_EXERCISE INSTRUCTIONS_
In the data below, find every line with the word "lines" and copy it.

Collected data entries:
···
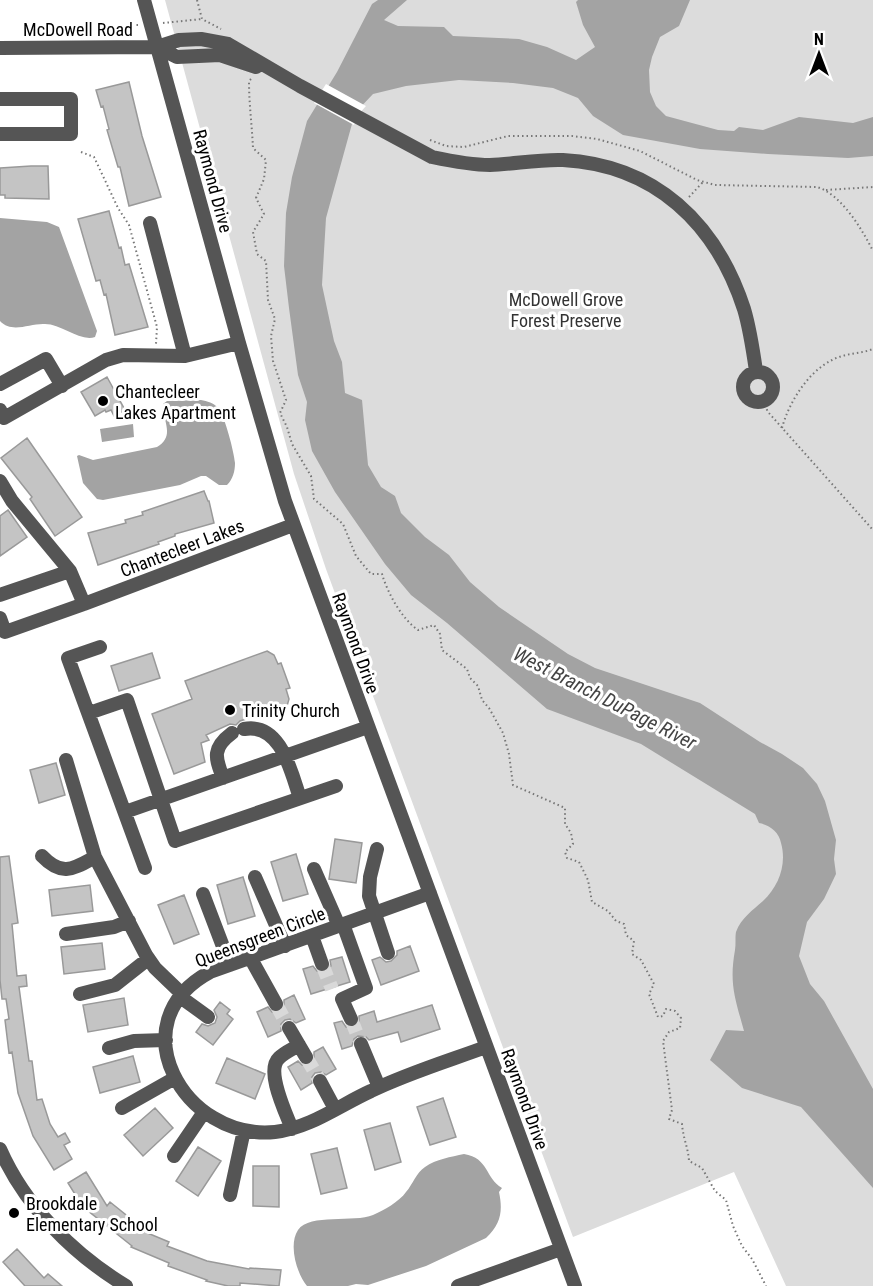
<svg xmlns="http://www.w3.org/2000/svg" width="873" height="1286" font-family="'Roboto Condensed',sans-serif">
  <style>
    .green { fill: #dcdcdc }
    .water { fill: #a3a3a3 }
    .pier { fill: #fff }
    .building { fill: #c4c4c4; stroke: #999; stroke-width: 1.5 }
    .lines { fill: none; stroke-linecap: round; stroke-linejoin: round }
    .minor-tunnel { stroke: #d9d9d9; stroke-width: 14; stroke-dasharray: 14 7; stroke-linecap: butt }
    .path { stroke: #777; stroke-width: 2; stroke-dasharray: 1.5 3; stroke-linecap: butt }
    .minor { stroke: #555; stroke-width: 14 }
    .poi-dot { fill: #000; stroke: #fff; stroke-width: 2 }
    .labels { text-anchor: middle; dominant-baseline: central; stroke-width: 6; stroke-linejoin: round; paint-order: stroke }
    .street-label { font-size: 18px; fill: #000; stroke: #fff }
    .park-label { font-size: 18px; fill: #333; stroke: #fff }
    .poi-label { font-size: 18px; fill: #000; stroke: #fff; text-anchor: start }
    .water-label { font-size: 20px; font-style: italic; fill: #444; stroke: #fff }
  </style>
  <rect width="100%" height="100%" fill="#fff"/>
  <!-- green -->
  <path class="green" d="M165 0H873V1286H786L734 1172 573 1237 326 569 294 474Z"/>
  <!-- water -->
  <path class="water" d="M378 0H407L384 20 398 26 444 27 453 36 519 39 547 47 576 60 595 47 583 25 576 2 578 0H690L679 26 660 37 652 57 649 70 650 92 656 106 666 116 718 130 734 131 739 127 763 130 799 117 853 123 873 117V156L848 158 768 154 700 149 623 135 593 116 578 98 553 88 513 83 459 80 406 86 373 94 355 113 326 218 322 285 334 341 342 362 345 393 362 400 368 465 381 487 395 496 401 513 425 537 449 555 470 582 499 607 568 654 595 668 700 703 760 742 782 754 803 768 817 784 825 801 836 840 834 859 836 874 824 899 807 922 799 956 810 984 824 1001 873 1089V1188L801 1107 742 1088 710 1060 726 1030 744 1031C735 998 729 984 735 950 736 944 735 937 736 932 741 918 753 910 763 901 779 886 787 864 781 843 779 832 770 825 759 823L755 814 641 744 547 709 447 623 411 595 385 564 335 492 312 451 305 420 307 402 298 375 289 308 284 266 286 213 292 177 307 121 337 72 372 4Z
    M0 218 47 222 59 227 97 331 95 337C80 342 62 324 45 324 30 323 12 334 0 321Z
    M201 400C207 401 214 403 218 408 225 416 234 452 235 463 235 471 233 479 227 485H219L206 476H201L180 485 103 500 97 499 83 483 77 456 79 455 93 460 157 447C176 436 162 420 163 404L167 401Z
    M133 424 134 437 102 442 100 429Z
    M464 1154C489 1158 485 1178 502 1188L499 1192C503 1211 501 1224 486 1238L426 1266 368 1285 356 1284 348 1286H307C297 1274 288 1245 298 1230 310 1213 354 1223 373 1215 384 1210 399 1202 406 1192 413 1184 416 1173 425 1167 436 1159 451 1157 464 1154Z"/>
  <!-- pier -->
  <path class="pier" d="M326 84 366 106 358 115 354 125 314 103Z"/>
  <!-- building -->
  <path class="building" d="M129 82 142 136 161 197 129 206 120 167H118L107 130 109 129 103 106 101 107 96 90Z
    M31 166H48L49 199 5 198V195H0V168Z
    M109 211 119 248 121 247 125 265 129 264 148 327 115 335 106 294 104 295 100 280 96 281 78 219Z
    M107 377 125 410 114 416 111 410 106 412 105 410 95 416 81 392Z
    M27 438 82 517 55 536 30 499 32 497 1 458Z
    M204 491 208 501H209L214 523 175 534V536L158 542 159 544 98 565 88 533 126 523 125 520 143 515 142 512Z
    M8 510 27 537 0 556V516Z
    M267 651 274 655 278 664 281 663 290 688 286 689 289 699 287 706 240 721 236 725 230 724 206 735 209 740 201 743 205 762 174 774 152 714 192 699 185 681Z
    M152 653 160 678 119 691 111 666Z
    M56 763 65 795 39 803 30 770Z
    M335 839 362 843 356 883 329 879Z
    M296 854 308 894 283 901 271 862Z
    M9 856 18 923 12 924 17 976 26 975 27 986 19 987 29 1061H32L37 1100 42 1099 50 1124 58 1137 65 1133 70 1142 64 1145 72 1159 54 1170 33 1136 18 1093 12 1052 9 1053 5 1020 9 1019 6 999H2L0 980V857Z
    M243 877 255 916 228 924 217 885Z
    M90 885 93 911 52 916 49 890Z
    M184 895 199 934 174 944 158 905Z
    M102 943 105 969 64 974 61 947Z
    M410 946 419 971 381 985 372 960 380 957 386 962 391 961 397 955V951Z
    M342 957 350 982 311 994 303 969 313 966 317 971 324 973 331 966 330 960Z
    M294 995 305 1019 296 1023 290 1019 285 1020 281 1024V1031L268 1037 257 1012 268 1007 272 1012H280L284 1008V1000Z
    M124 998 128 1025 88 1032 83 1005Z
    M220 1002 230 1010 227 1014 233 1019 213 1045 196 1032 202 1024 208 1026 215 1023 217 1017 214 1010Z
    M432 1005 440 1029 401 1042 398 1032 369 1040 366 1037 358 1036 354 1039 352 1046 342 1049 334 1023 342 1021 346 1027H354L359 1024V1016L374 1011 377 1022Z
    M323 1047 336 1069 326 1075 321 1072 315 1073 312 1077V1083L301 1090 288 1067 298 1061 302 1065H310L314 1061V1052Z
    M133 1056 140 1082 100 1093 93 1067Z
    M227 1058 265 1074 255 1099 216 1083Z
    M443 1098 456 1137 430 1145 417 1107Z
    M155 1108 173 1128 143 1156 124 1135Z
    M390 1123 401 1162 375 1170 364 1130Z
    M198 1147 221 1161 198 1196 176 1181Z
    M337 1148 347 1188 321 1194 311 1154Z
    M253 1166H279V1207L253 1206Z
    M86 1172 107 1206 110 1202 136 1223 133 1227 169 1242 167 1246 207 1261 249 1269 250 1268 281 1270 279 1286 240 1283V1286H228L206 1281 207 1280 168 1266 169 1263 131 1247 132 1246 88 1211 86 1212 68 1183Z
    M17 1249 44 1278 48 1274 62 1286H25L3 1262Z"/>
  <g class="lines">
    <!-- minor-tunnel -->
    <path class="minor-tunnel" d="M322 964 332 989
      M276 1004 289 1028
      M351 1019 361 1044
      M306 1057 320 1081"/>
    <!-- path -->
    <path class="path" d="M197 0 202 19 221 29
      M163 23 202 19
      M132 25H139
      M251 79 249 81C249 104 252 126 253 148L266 160 264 179 256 198 264 214 253 232 257 254 266 261 268 300 275 319 271 336 273 361 286 400 280 413 287 427 292 444 311 476 314 499 343 524 356 556 371 574H382C388 594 402 619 418 630L434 625 440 634 442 650 467 669 470 678 478 686 482 700 489 708 503 733 509 754 513 785 565 808V824L571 833 573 844 565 852 567 858 579 862 588 880 592 902 608 911 616 921 624 924 626 935 634 941 632 954 641 960 654 984 649 994 658 1017 663 1016 666 1009 675 1011 681 1018 680 1028 669 1032 663 1041 672 1110 669 1119 682 1124C683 1138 688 1147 689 1161L702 1168 715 1191 726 1200 733 1226 742 1246 752 1259 766 1286
      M430 140 446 146 464 147 508 136H572L597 139 640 151 697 180 715 185 817 187C841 194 862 229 873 251
      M81 152 94 157 118 208 129 225 157 327 156 344
      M826 190 873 187
      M689 197 703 182
      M763 401 768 412 873 530
      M782 428C789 402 808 372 832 360 845 353 860 354 873 349"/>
    <!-- minor -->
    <path class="minor" d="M144 0 239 343 285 501 575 1286
      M157 47 177 57 220 55 256 67
      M0 48 157 47 179 40 201 39 228 44 300 86 432 157C451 161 471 165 490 165 515 164 539 159 563 160 655 165 716 223 744 309 750 329 753 350 756 371
      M0 99H71V134H0
      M150 223 185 356
      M743 387a15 15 0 1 1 30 0a15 15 0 1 1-30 0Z
      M0 384 46 359 62 386
      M0 410 4 418 106 360 123 355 185 356 239 343
      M0 481 12 501 70 571 84 604 293 525
      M0 595 70 571
      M0 618 5 632 84 604
      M100 647 68 658 145 868
      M89 713 127 700 175 841 336 786
      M244 729C281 722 291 772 300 798
      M66 760 95 857 146 955 155 968 181 993
      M223 778C215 757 212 748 232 733
      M125 812 368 727
      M377 849 370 877 369 896 388 953
      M42 856C62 877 73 869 95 857
      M314 869 339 926
      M255 877 285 946
      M430 893 210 972C117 1022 184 1141 275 1132 310 1128 340 1105 371 1091 408 1073 448 1061 486 1047
      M203 894 230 965
      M343 924 366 988 342 999 351 1019
      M66 934 114 927 129 921
      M312 936 322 964
      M251 959 276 1004
      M80 994 115 985 148 959
      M179 996 208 1017
      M289 1028 306 1057
      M361 1044 379 1087
      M109 1048 134 1041 166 1040
      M320 1081 335 1109
      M122 1108 175 1078
      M292 1129C286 1113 265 1071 279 1058 285 1052 293 1049 299 1045
      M0 1149C25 1206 73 1254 126 1286
      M174 1156 204 1112
      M230 1195 244 1130
      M458 1286 561 1249"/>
  </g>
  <!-- markers -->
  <g class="poi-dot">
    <circle cx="103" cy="401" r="6"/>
    <circle cx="230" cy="710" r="6"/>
    <circle cx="14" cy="1213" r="6"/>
  </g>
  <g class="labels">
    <!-- street labels -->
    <g class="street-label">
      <text x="78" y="29">McDowell Road</text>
      <text transform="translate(213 181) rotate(75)">Raymond Drive</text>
      <text transform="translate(182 548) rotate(-21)">Chantecleer Lakes</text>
      <text transform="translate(356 643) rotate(70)">Raymond Drive</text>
      <text transform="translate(260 937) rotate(-21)">Queensgreen Circle</text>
      <text transform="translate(525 1099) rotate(70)">Raymond Drive</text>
    </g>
    <!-- park labels -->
    <g class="park-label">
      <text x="566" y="299">McDowell Grove<tspan x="566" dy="21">Forest Preserve</tspan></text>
    </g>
    <!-- poi labels -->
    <g class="poi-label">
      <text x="115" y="391">Chantecleer<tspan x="115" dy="21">Lakes Apartment</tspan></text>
      <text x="242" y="710">Trinity Church</text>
      <text x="26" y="1203">Brookdale<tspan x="26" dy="21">Elementary School</tspan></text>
    </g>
    <!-- water labels -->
    <g class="water-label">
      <text transform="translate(605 698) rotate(27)">West Branch DuPage River</text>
    </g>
  </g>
  <!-- north arrow -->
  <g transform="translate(819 54)" stroke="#ffffff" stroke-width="4.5" paint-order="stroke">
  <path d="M0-4.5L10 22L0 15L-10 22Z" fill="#000000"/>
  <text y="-9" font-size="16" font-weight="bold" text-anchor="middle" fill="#000000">N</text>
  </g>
</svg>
···
_EXPECTED OUTPUT_
    .lines { fill: none; stroke-linecap: round; stroke-linejoin: round }
  <g class="lines">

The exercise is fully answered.